Their debut album, A Secret Wish, appeared just after ZTT had crested commercially in July 1985, and remains a fascinating addition to the clumsy, clattering canon of 80s electronica. Powered by the vocal mystery of Claudia Brücken, the sweetness of Susanne Freytag and the engine room of Michael Mertens and Ralf Dörper, the group was able to sate the European fantasies of the label. Here, it had its Kraftwerk, its Boney M. and its ABBA.
Employing about every Weimar Republic and Wagnerian reference in the book, ZTT created something as grand and illusory as anything they had put together. The concept was so high, the music they assembled could have been almost incidental were it not so inventive, and at times brilliant.

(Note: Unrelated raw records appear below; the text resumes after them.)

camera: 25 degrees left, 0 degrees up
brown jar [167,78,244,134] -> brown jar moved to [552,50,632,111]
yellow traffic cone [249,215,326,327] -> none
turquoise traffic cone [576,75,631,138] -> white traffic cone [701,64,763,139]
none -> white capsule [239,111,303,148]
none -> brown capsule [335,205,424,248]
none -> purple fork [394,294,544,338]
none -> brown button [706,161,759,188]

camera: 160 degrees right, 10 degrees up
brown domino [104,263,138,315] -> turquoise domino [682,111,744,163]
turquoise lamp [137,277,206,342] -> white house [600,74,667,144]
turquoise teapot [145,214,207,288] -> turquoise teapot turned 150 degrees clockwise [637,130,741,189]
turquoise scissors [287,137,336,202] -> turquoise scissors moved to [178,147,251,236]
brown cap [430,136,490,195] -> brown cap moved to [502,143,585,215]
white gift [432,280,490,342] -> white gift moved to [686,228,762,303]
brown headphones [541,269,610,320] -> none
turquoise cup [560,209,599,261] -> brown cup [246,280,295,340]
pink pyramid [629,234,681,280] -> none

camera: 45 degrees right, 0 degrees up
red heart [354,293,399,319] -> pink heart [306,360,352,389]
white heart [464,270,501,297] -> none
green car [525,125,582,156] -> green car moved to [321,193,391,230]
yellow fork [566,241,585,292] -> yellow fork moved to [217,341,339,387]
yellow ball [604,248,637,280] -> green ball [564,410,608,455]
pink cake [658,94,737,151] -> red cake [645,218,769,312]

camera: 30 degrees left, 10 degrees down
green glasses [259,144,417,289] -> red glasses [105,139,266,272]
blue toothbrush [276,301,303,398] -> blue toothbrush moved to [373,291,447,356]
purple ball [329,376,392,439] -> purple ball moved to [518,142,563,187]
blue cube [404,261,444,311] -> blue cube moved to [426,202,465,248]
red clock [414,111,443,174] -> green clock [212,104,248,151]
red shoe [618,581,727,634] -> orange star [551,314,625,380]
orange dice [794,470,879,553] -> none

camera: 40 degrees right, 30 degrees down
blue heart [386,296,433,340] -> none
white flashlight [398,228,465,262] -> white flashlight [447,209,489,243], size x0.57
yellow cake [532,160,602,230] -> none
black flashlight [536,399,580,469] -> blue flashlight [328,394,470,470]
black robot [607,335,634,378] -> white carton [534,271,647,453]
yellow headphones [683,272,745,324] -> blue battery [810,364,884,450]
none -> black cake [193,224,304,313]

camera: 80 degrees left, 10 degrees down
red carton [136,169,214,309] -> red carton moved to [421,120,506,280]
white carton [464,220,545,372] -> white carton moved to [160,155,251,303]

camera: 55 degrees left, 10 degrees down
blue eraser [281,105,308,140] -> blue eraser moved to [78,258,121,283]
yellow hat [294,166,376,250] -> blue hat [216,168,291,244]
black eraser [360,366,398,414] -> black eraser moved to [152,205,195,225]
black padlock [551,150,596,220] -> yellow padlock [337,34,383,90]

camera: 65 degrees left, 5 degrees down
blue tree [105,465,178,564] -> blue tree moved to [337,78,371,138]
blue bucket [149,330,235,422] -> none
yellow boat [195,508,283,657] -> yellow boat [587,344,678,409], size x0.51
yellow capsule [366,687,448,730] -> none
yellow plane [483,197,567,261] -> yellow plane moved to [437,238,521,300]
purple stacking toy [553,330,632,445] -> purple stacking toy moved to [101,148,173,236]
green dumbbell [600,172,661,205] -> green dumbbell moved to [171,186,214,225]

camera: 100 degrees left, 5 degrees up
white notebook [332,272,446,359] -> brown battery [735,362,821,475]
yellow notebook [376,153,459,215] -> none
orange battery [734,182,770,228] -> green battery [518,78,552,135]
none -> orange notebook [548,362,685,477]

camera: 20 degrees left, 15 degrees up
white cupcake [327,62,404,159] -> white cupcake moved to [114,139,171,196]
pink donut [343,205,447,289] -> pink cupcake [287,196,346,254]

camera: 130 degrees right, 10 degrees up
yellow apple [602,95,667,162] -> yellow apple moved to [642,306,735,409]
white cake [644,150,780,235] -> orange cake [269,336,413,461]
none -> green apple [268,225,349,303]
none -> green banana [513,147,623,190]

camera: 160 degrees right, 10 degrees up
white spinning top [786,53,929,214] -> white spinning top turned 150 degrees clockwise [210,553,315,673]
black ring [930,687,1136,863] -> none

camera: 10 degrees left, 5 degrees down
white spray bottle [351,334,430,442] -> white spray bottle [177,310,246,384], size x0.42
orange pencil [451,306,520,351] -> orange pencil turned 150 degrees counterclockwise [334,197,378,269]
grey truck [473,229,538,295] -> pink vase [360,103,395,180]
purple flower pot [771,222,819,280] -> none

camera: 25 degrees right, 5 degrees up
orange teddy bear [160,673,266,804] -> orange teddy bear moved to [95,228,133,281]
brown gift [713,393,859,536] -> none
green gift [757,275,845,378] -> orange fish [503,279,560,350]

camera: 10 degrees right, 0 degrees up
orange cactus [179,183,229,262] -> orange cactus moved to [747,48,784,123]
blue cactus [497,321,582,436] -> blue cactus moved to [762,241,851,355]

The seductive, lumbering groove of Dream Within a Dream is the real story here, however. It is, in many respects, where the album begins and ends; although largely created on a Fairlight computer, it sounds like the ensemble playing on some satanic ghost train. It is the middle track of Trevor Horn's sacred triumvirate of the 80s, alongside Frankie Goes to Hollywood's Welcome to the Pleasure Dome and the Pet Shop Boys' Left to My Own Devices. If you listen very carefully, that is the sound of the kitchen sink you can hear rattling away in the background. "Oh god, can I not grasp it with a tighter clasp," Brücken proclaims as the track builds and builds.
The rest of the album basks in the halo effect of its opener. Duel, their greatest hit, the track which gained them the oft-repeated epithet of being “Abba from hell”, chugs along full of pop frisson and fizz. First single, Dr, Mabuse, is another of this album’s highlights.
Here, sumptuously packaged with a plethora of bonuses, A Secret Wish is still not quite as good as it thinks it is. But it’s still brilliant and inventive enough to put most of its peers in the shade.